The Book of Saberhagen
- Cover of 1st edition
- Author: Fred Saberhagen
- Illustrator: Jack Gaughan
- Cover artist: Jack Gaughan
- Language: English
- Series: Book of ... series
- Genre: Science fiction
- Publisher: DAW Books
- Publication date: 1975
- Publication place: United States
- Media type: Print (paperback)
- Pages: 172
- ISBN: 0-87997-153-3
- OCLC: 1413849
- Preceded by: The Book of Fritz Leiber
- Followed by: The Book of Poul Anderson

= The Book of Saberhagen =

1975 collection of short stories and articles by Fred Saberhagen

The Book of Saberhagen is a collection of science fiction short stories by American author Fred Saberhagen.
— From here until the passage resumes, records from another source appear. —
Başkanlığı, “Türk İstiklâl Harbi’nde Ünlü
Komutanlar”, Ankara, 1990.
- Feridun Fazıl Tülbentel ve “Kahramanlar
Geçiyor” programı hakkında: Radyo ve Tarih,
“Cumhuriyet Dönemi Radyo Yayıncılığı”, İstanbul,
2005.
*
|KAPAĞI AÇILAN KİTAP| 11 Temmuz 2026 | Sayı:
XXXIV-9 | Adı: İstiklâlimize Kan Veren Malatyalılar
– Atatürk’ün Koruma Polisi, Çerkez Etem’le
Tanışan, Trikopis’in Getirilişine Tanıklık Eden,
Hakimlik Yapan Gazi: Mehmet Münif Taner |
It was first published in paperback by DAW Books in January 1975 as the eighth volume in its Book of ... series.

==Summary==
The collection consists of ten short works of fiction and a foreword, together with brief forewords to each story, by the author; the book includes a frontispiece by artist Jack Gaughan.

==Contents==
- "First a Word from the Author ..."
- "The Long Way Home" (short story, 1961)
- "Planeteer" (novelette, 1961)
- "Volume PAA-PYX" (short story, 1961)
- "Seven Doors to Education" (short story, 1961)
- "Deep Space" (short story, 1975)
- "Pressure" (Berserker series) (short story, 1967)
- "Starsong" (Berserker series) (short story, 1968)
- "Calendars" (short story, 974)
- "Young Girl at an Open Half-Door" (short story, 1968)
- "WHAT DO YOU WANT ME TO DO TO PROVE IM HUMAN STOP" (Berserker series) (short story, 1974)

==Reception==
Spider Robinson in Galaxy Science Fiction notes that "Saberhagen is a fine writer, largely and correctly famous for his Berserker cycle ... [b]ut only two [sic; three] of the ten tales in The Book of Saberhagen are about the Berserkers (two of the best in the series, incidentally)." Of the other stories, he notes that they "vary from fair to excellent, touching all bases in between." He singles out "Deep Space" as "an old favorite of mine" and "Starsong" as "particularly outstanding, a very short story that somehow manages to leave you with the impression that you've just read a novelette." He sums up the collection as "recommended for all Saberhagen fans, and especially for those who don't know him yet."